> [ARBEITSAUFTRAG A]: Fassen Sie den Absatz des Textauszugs, der mit „Am 17 März stand der oftgenannte“ beginnt, kürzer zusammen und behalten Sie dabei seine wesentlichen Fakten bei.

In einer Sitzung der Directoren der ostindischen Compagnie am 18 März wurde Generallieutenant Sir S. F. Whittingham als Oberbefehlshaber der Heere der ostindischen Compagnie und zweites Conseilsmitglied in der Präsidentschaft Madras beeidigt.

Am 17 März stand der oftgenannte Chartistenführer Feargus O'Connor, wegen einiger Reden, die er in Chartistenversammlungen gehalten und dann in seinem Blatt "der Nordstern" mitgetheilt, auf ein "seditious libel" angeklagt, zu York, wo er bisher in Haft saß, vor den Assisen. Die Verfolgung leitete der Attorney-General, welcher den Satz ausführte freie Discussion in Rede und Schrift sey zwar ein dem Engländer angebornes Recht, das nur ein böses Gewissen der Regierenden den Regierten verweigern könne, hingegen könne und dürfe keine Regierung es ungestraft hingehen lassen, daß die Presse dazu mißbraucht werde, zur Empörung und zu Verbrechen aufzureizen. O'Connor vertheidigte sich selbst, und suchte aus seinem Journal zu erweisen, daß er immer ein Gegner der Anwendung physischer Gewalt gewesen sey. Die Jury fällte nach einer Berathung von 10 Minuten das Verdict "Schuldig"; die Verhängung des Strafmaßes ward aber noch ausgesetzt, da gegen O'Connor ein ähnlicher Proceß auch in Liverpool anhängig ist. Auch mehrere wegen der Unruhen in Sheffield vor Gericht gestellte Chartisten wurden von der Jury schuldig befunden.

Frankreich.

(Sonntag.)

> [BEREITGESTELLTE DATEN]:
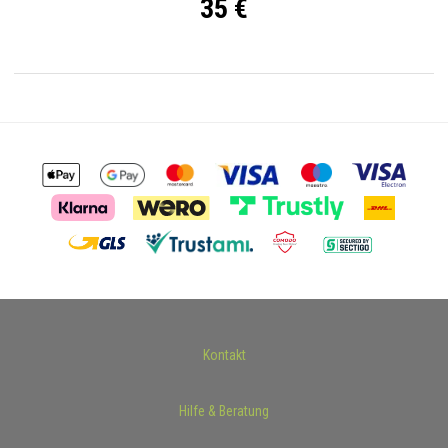
35 €
Kontakt
Hilfe & Beratung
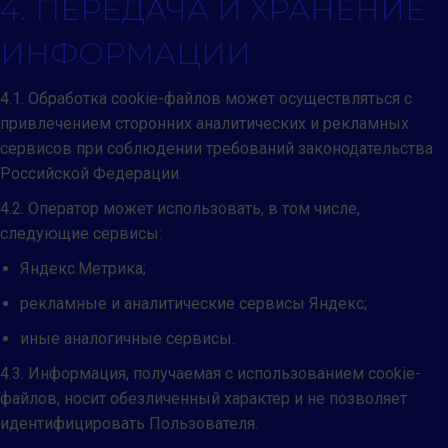
4. ПЕРЕДАЧА И ХРАНЕНИЕ
ИНФОРМАЦИИ
4.1. Обработка cookie-файлов может осуществляться с
привлечением сторонних аналитических и рекламных
сервисов при соблюдении требований законодательства
Российской Федерации.
4.2. Оператор может использовать, в том числе,
следующие сервисы:
Яндекс.Метрика;
рекламные и аналитические сервисы Яндекс;
иные аналогичные сервисы.
4.3. Информация, получаемая с использованием cookie-
файлов, носит обезличенный характер и не позволяет
идентифицировать Пользователя.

> [ARBEITSAUFTRAG B]: Benennen Sie bitte in der Liste „Оператор“ in „Администратор“ um und geben Sie die Zeilen der Liste von der Zeile mit „4. ПЕРЕДАЧА И ХРАНЕНИЕ“ bis zu ihrem Ende einschließlich erneut wieder, sonst unverändert.

> [ANTWORT A]: Am 17. März stand der Chartistenführer Feargus O'Connor in York vor den Assisen. Er saß dort bis dahin in Haft. Angeklagt war er wegen „seditious libel“, und zwar wegen Reden in Chartistenversammlungen, die er in seinem Blatt „der Nordstern“ veröffentlicht hatte. Der Attorney-General leitete die Anklage. Er erklärte, freie Rede und Schrift seien ein angeborenes Recht der Engländer, doch dürfe keine Regierung den Missbrauch der Presse zur Aufreizung zu Empörung und Verbrechen ungestraft lassen. O'Connor verteidigte sich selbst und wollte mit seinem Journal belegen, dass er stets gegen physische Gewalt gewesen sei. Nach zehn Minuten Beratung sprach die Jury ihn schuldig. Das Strafmaß wurde ausgesetzt, weil in Liverpool ein ähnlicher Prozess gegen ihn anhängig ist. Auch mehrere Chartisten, die wegen der Unruhen in Sheffield vor Gericht standen, befand die Jury für schuldig.

> [ANTWORT B]:
4. ПЕРЕДАЧА И ХРАНЕНИЕ
ИНФОРМАЦИИ
4.1. Обработка cookie-файлов может осуществляться с
привлечением сторонних аналитических и рекламных
сервисов при соблюдении требований законодательства
Российской Федерации.
4.2. Администратор может использовать, в том числе,
следующие сервисы:
Яндекс.Метрика;
рекламные и аналитические сервисы Яндекс;
иные аналогичные сервисы.
4.3. Информация, получаемая с использованием cookie-
файлов, носит обезличенный характер и не позволяет
идентифицировать Пользователя.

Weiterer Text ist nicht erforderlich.